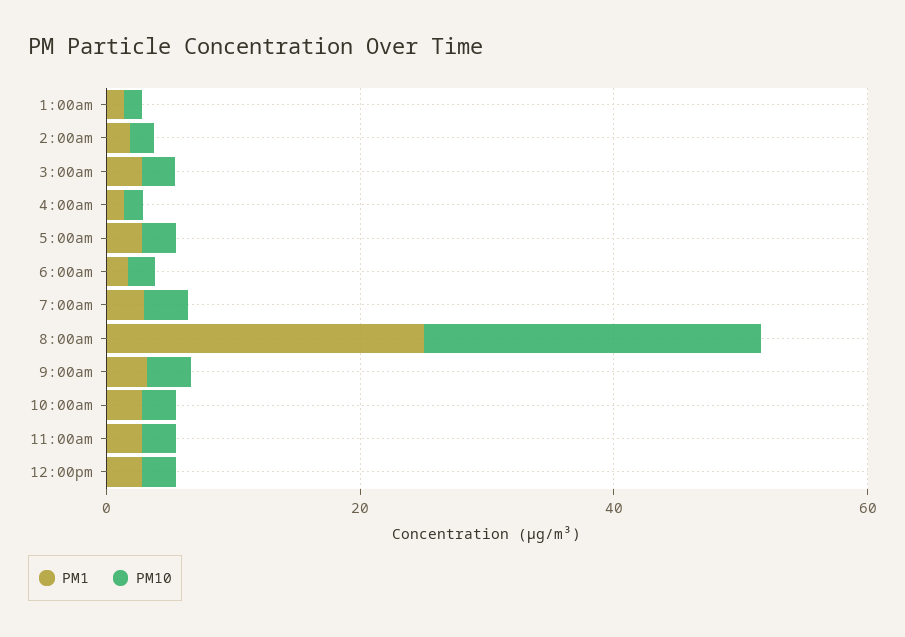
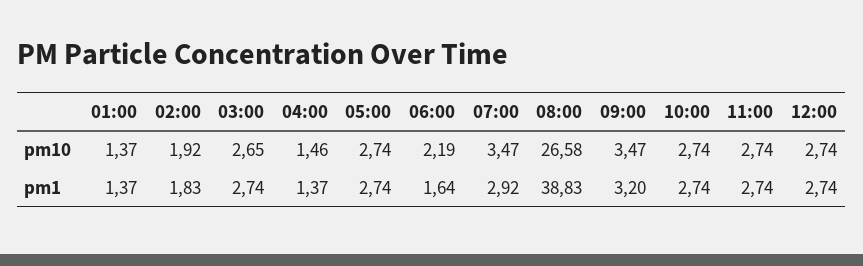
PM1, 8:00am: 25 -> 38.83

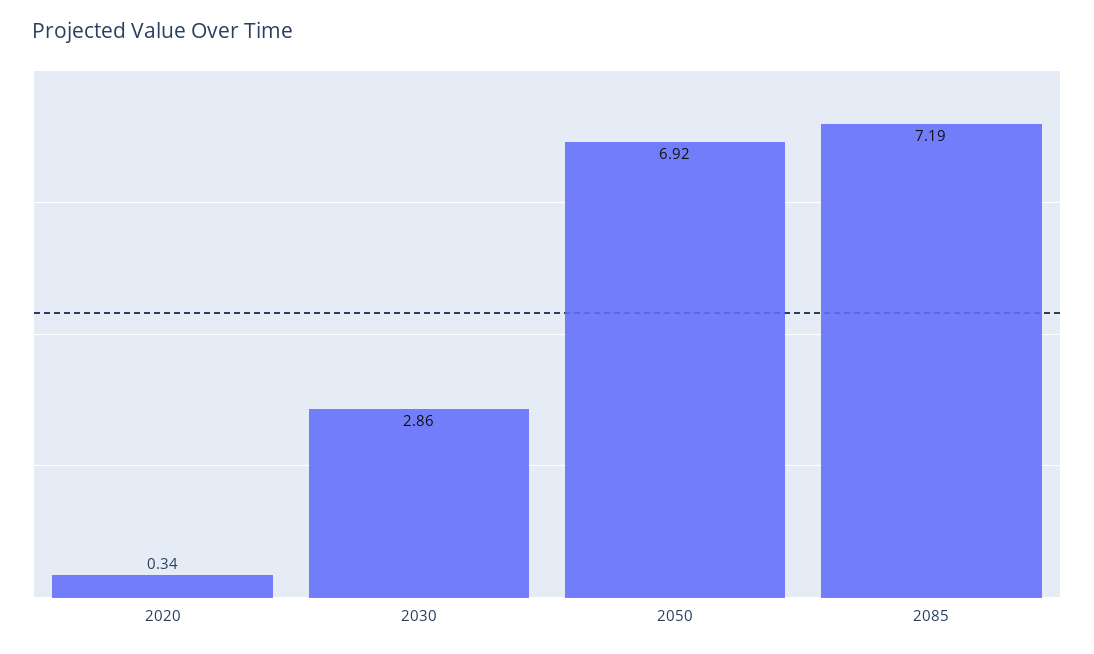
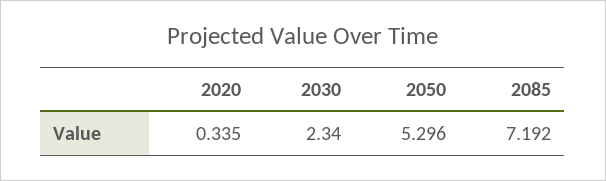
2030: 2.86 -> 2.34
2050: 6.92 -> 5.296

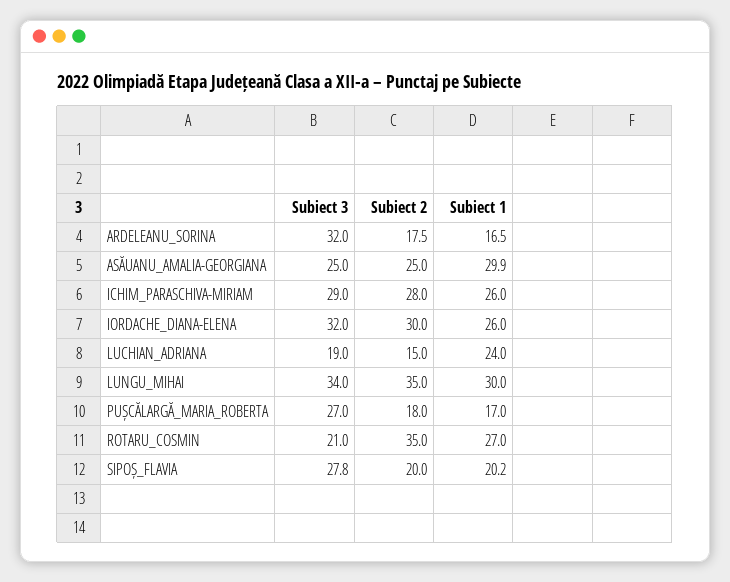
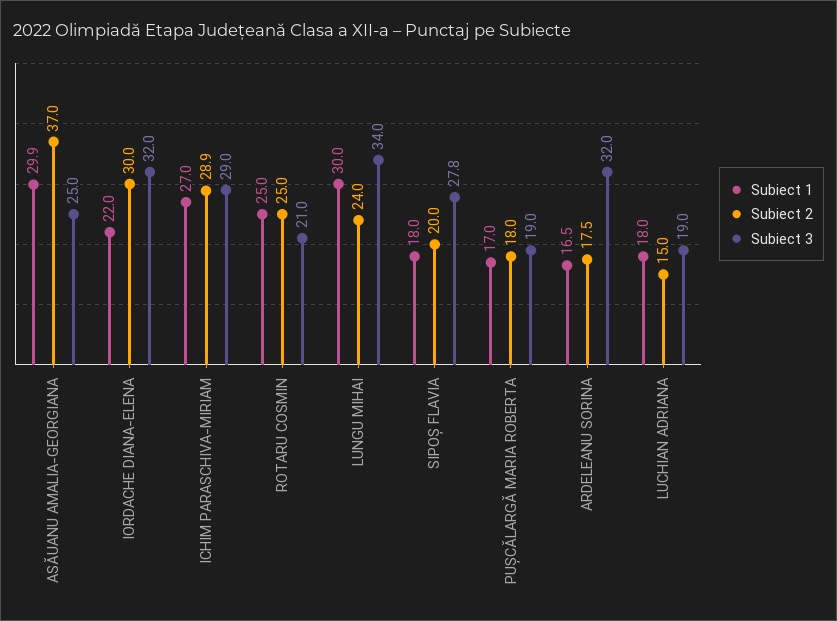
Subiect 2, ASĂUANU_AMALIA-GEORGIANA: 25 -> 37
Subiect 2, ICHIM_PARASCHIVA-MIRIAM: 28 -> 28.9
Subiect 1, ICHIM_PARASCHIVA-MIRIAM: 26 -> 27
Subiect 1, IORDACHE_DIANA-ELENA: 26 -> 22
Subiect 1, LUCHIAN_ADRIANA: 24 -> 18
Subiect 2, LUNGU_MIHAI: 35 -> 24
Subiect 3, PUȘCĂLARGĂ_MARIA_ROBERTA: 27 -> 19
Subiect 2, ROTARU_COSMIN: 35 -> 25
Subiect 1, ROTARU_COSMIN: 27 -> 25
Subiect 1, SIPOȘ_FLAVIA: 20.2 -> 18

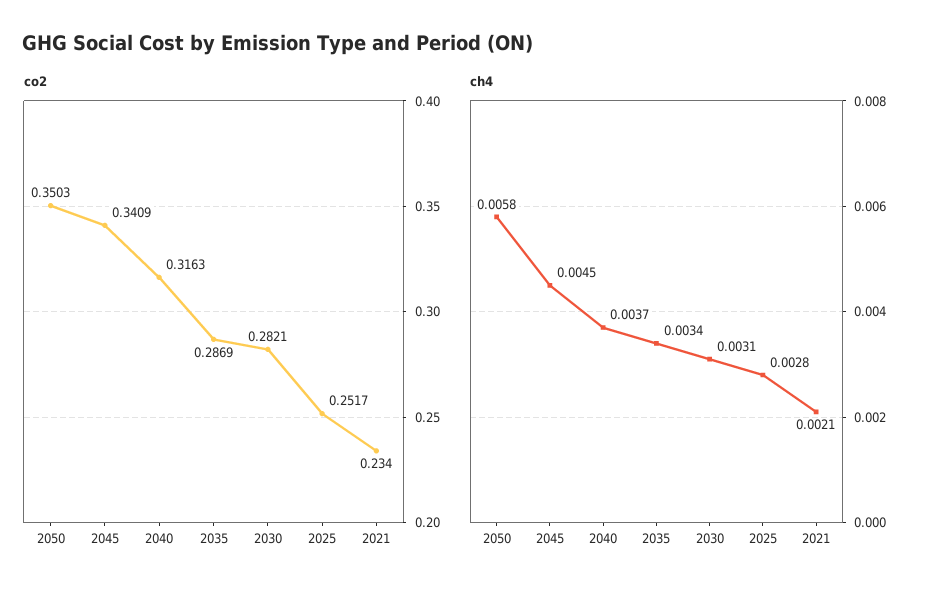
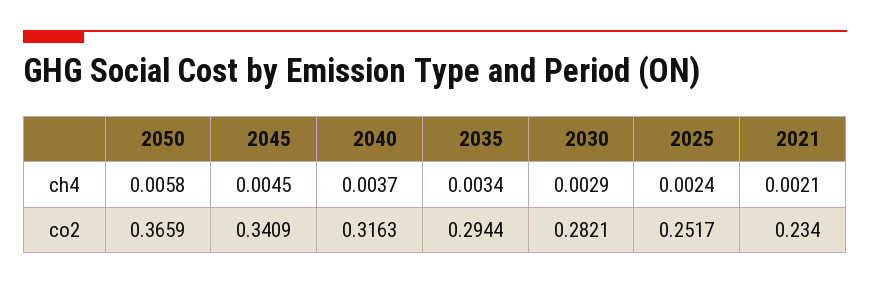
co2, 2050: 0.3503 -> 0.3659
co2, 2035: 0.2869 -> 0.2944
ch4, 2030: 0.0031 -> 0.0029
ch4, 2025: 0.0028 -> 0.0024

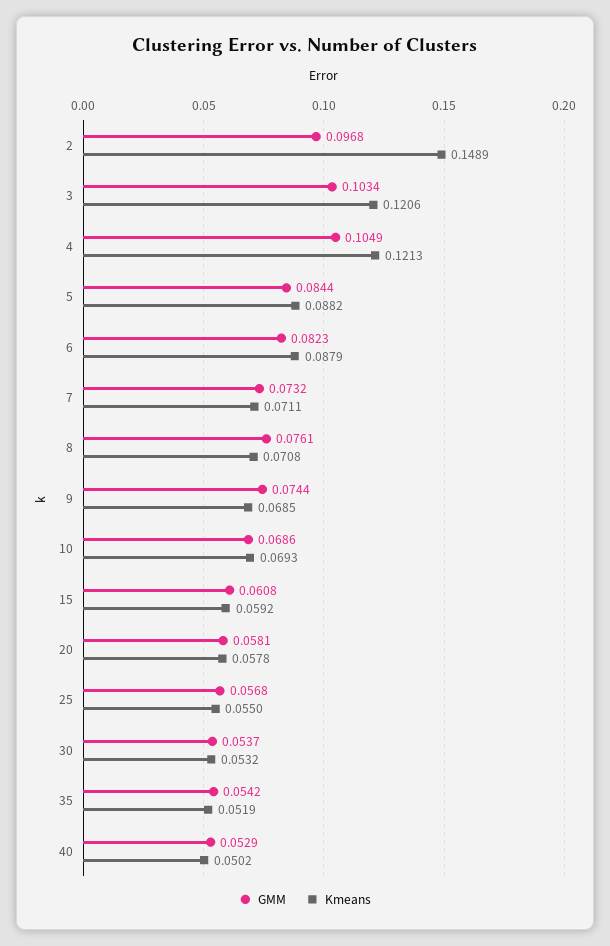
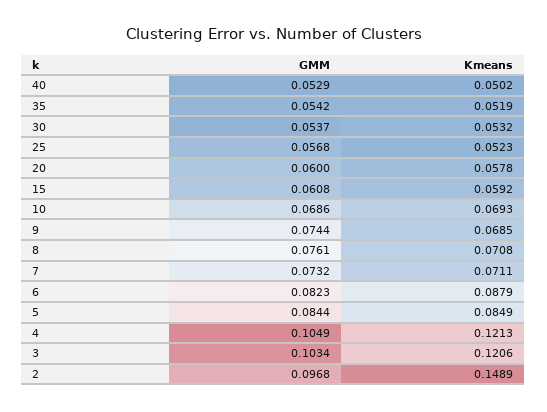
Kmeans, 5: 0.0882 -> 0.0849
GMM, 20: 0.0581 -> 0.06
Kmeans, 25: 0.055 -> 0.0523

--

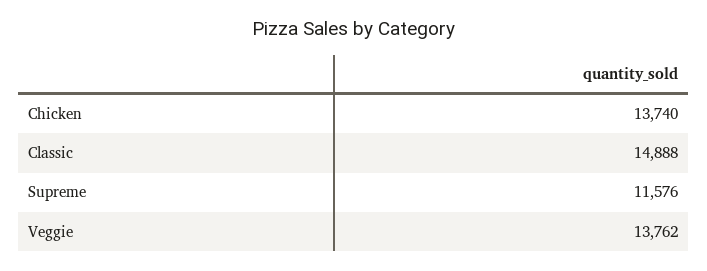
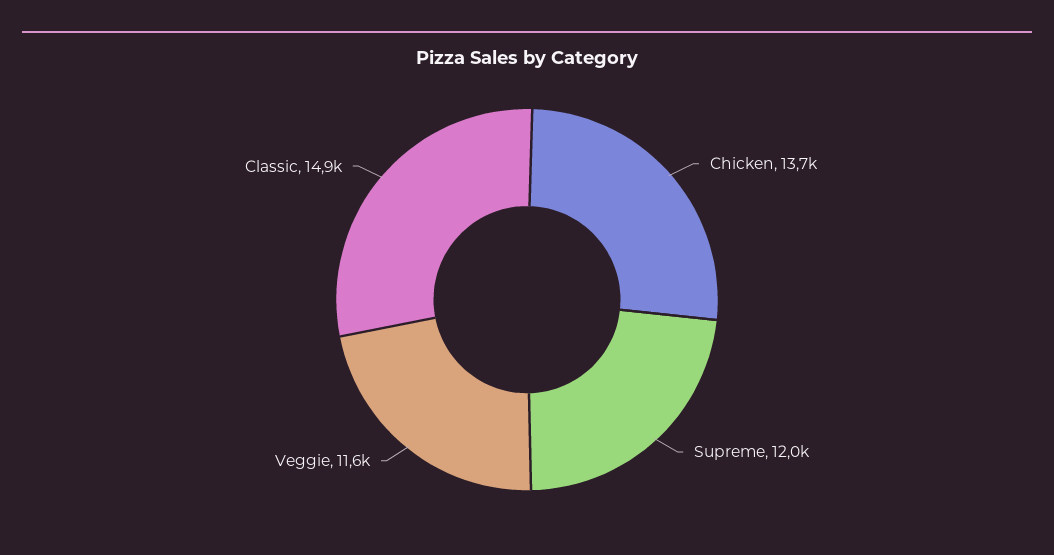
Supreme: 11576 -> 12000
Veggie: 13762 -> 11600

==

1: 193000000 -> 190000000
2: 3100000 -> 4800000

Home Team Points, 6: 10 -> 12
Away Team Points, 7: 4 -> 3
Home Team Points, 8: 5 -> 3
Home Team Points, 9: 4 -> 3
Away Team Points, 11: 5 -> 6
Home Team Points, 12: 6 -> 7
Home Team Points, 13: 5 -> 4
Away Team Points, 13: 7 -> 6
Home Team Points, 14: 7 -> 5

-- Prompt --
Exercise for the records above: copy only the lines from the one with "2030: 2.86 -> 2.34" to the one with "co2, 2050: 0.3503 -> 0.3659", both ends kept, and drop the pictures.

-- Your solution --
2030: 2.86 -> 2.34
2050: 6.92 -> 5.296

Subiect 2, ASĂUANU_AMALIA-GEORGIANA: 25 -> 37
Subiect 2, ICHIM_PARASCHIVA-MIRIAM: 28 -> 28.9
Subiect 1, ICHIM_PARASCHIVA-MIRIAM: 26 -> 27
Subiect 1, IORDACHE_DIANA-ELENA: 26 -> 22
Subiect 1, LUCHIAN_ADRIANA: 24 -> 18
Subiect 2, LUNGU_MIHAI: 35 -> 24
Subiect 3, PUȘCĂLARGĂ_MARIA_ROBERTA: 27 -> 19
Subiect 2, ROTARU_COSMIN: 35 -> 25
Subiect 1, ROTARU_COSMIN: 27 -> 25
Subiect 1, SIPOȘ_FLAVIA: 20.2 -> 18

co2, 2050: 0.3503 -> 0.3659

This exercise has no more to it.